◆ RECORDS TO USE:
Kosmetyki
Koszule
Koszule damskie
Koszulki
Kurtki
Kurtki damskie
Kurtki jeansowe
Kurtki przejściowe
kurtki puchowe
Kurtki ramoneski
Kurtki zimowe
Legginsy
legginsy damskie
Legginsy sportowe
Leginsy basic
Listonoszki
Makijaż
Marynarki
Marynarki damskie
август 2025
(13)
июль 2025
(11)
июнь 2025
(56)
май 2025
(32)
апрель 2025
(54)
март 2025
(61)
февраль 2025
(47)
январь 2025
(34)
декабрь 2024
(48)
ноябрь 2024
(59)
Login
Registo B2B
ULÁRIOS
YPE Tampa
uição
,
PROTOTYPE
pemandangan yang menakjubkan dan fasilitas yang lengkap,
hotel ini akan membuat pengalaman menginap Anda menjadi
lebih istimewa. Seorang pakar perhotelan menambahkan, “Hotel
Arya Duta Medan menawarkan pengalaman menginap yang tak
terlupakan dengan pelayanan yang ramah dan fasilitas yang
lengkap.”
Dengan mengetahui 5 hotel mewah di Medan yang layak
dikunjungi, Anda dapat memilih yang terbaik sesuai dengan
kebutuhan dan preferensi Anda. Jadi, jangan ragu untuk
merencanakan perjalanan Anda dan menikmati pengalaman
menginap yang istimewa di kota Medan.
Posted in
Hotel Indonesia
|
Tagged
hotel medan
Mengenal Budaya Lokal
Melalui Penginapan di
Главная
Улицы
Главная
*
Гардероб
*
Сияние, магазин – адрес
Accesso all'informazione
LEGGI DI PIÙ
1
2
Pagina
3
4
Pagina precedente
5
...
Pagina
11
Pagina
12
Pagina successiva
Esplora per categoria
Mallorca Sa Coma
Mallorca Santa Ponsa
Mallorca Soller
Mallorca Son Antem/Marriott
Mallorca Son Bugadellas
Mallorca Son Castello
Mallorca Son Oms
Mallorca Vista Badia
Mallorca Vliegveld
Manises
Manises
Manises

◆ ABOUT THIS TASK: Would you write out all the records exactly as they read?

◆ ANSWER TO THIS PROBLEM:
Kosmetyki
Koszule
Koszule damskie
Koszulki
Kurtki
Kurtki damskie
Kurtki jeansowe
Kurtki przejściowe
kurtki puchowe
Kurtki ramoneski
Kurtki zimowe
Legginsy
legginsy damskie
Legginsy sportowe
Leginsy basic
Listonoszki
Makijaż
Marynarki
Marynarki damskie
август 2025
(13)
июль 2025
(11)
июнь 2025
(56)
май 2025
(32)
апрель 2025
(54)
март 2025
(61)
февраль 2025
(47)
январь 2025
(34)
декабрь 2024
(48)
ноябрь 2024
(59)
Login
Registo B2B
ULÁRIOS
YPE Tampa
uição
,
PROTOTYPE
pemandangan yang menakjubkan dan fasilitas yang lengkap,
hotel ini akan membuat pengalaman menginap Anda menjadi
lebih istimewa. Seorang pakar perhotelan menambahkan, “Hotel
Arya Duta Medan menawarkan pengalaman menginap yang tak
terlupakan dengan pelayanan yang ramah dan fasilitas yang
lengkap.”
Dengan mengetahui 5 hotel mewah di Medan yang layak
dikunjungi, Anda dapat memilih yang terbaik sesuai dengan
kebutuhan dan preferensi Anda. Jadi, jangan ragu untuk
merencanakan perjalanan Anda dan menikmati pengalaman
menginap yang istimewa di kota Medan.
Posted in
Hotel Indonesia
|
Tagged
hotel medan
Mengenal Budaya Lokal
Melalui Penginapan di
Главная
Улицы
Главная
*
Гардероб
*
Сияние, магазин – адрес
Accesso all'informazione
LEGGI DI PIÙ
1
2
Pagina
3
4
Pagina precedente
5
...
Pagina
11
Pagina
12
Pagina successiva
Esplora per categoria
Mallorca Sa Coma
Mallorca Santa Ponsa
Mallorca Soller
Mallorca Son Antem/Marriott
Mallorca Son Bugadellas
Mallorca Son Castello
Mallorca Son Oms
Mallorca Vista Badia
Mallorca Vliegveld
Manises
Manises
Manises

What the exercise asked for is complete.